● **Electronic design files**:
============================================================
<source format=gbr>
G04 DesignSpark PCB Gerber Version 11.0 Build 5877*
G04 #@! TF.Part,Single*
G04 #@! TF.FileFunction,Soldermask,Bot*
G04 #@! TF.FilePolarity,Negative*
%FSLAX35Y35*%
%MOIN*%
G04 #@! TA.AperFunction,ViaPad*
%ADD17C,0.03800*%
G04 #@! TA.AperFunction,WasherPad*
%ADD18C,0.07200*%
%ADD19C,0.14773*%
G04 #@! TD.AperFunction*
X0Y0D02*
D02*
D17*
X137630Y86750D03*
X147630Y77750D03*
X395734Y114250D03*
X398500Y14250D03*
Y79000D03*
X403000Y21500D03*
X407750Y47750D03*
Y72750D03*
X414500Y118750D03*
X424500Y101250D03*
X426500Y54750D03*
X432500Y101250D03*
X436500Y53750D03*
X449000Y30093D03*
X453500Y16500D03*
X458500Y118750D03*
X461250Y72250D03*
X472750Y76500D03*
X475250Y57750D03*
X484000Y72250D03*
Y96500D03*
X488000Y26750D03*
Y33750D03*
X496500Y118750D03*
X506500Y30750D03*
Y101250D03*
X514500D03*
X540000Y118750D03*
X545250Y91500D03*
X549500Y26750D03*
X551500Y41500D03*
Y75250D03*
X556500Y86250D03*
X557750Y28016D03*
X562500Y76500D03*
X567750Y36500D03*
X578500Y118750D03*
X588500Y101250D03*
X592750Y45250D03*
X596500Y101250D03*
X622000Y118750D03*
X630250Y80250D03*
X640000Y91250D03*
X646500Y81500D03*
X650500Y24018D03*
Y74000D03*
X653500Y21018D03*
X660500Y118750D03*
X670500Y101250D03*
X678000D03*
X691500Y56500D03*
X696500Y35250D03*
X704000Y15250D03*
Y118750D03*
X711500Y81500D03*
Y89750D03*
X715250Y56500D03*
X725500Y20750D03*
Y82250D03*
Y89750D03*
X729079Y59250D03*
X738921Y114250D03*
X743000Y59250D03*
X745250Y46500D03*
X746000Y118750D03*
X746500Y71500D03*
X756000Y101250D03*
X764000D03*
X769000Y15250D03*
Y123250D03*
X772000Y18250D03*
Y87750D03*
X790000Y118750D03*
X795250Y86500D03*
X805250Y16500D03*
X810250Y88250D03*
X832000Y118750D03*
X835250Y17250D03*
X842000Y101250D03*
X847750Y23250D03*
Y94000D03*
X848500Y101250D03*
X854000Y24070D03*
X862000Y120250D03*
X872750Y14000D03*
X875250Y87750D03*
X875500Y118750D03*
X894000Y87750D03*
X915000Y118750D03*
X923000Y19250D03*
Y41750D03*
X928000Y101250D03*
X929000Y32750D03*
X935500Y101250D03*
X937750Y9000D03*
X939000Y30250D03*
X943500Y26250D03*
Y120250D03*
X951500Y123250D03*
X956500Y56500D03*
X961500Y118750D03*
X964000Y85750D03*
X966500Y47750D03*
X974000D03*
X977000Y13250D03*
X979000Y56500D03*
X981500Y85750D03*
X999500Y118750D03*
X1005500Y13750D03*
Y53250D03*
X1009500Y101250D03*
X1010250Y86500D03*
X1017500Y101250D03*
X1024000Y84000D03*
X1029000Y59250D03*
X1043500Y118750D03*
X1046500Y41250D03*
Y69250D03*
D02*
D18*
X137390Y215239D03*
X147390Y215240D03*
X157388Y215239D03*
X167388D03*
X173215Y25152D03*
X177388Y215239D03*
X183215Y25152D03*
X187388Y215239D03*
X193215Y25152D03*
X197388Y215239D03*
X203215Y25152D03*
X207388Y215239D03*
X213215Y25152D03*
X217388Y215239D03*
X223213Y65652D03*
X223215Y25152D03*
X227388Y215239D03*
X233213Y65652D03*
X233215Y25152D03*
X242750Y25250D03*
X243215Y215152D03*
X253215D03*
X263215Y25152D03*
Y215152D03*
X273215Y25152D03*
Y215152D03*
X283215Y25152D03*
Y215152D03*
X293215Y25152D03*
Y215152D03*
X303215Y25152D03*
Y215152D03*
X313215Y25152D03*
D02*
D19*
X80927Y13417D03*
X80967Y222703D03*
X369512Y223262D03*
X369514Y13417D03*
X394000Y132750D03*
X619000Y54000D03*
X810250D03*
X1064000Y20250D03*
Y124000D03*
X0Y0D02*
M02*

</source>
============================================================
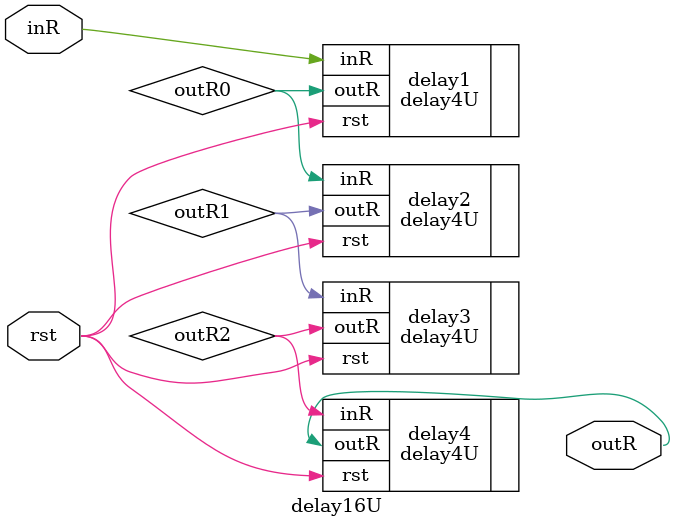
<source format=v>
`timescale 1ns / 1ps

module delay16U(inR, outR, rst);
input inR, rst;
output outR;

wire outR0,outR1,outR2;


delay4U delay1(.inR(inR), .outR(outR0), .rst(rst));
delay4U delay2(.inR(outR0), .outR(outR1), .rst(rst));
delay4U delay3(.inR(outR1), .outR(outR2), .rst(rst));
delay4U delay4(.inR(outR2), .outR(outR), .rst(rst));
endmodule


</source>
============================================================
● **JOB ITEM**:
Can you repeat, word for word, every line above from the one containing "<source format=gbr>" down to the one containing "X403000Y21500D03*", including both?

● **RESPONSE TO THIS TASK**:
<source format=gbr>
G04 DesignSpark PCB Gerber Version 11.0 Build 5877*
G04 #@! TF.Part,Single*
G04 #@! TF.FileFunction,Soldermask,Bot*
G04 #@! TF.FilePolarity,Negative*
%FSLAX35Y35*%
%MOIN*%
G04 #@! TA.AperFunction,ViaPad*
%ADD17C,0.03800*%
G04 #@! TA.AperFunction,WasherPad*
%ADD18C,0.07200*%
%ADD19C,0.14773*%
G04 #@! TD.AperFunction*
X0Y0D02*
D02*
D17*
X137630Y86750D03*
X147630Y77750D03*
X395734Y114250D03*
X398500Y14250D03*
Y79000D03*
X403000Y21500D03*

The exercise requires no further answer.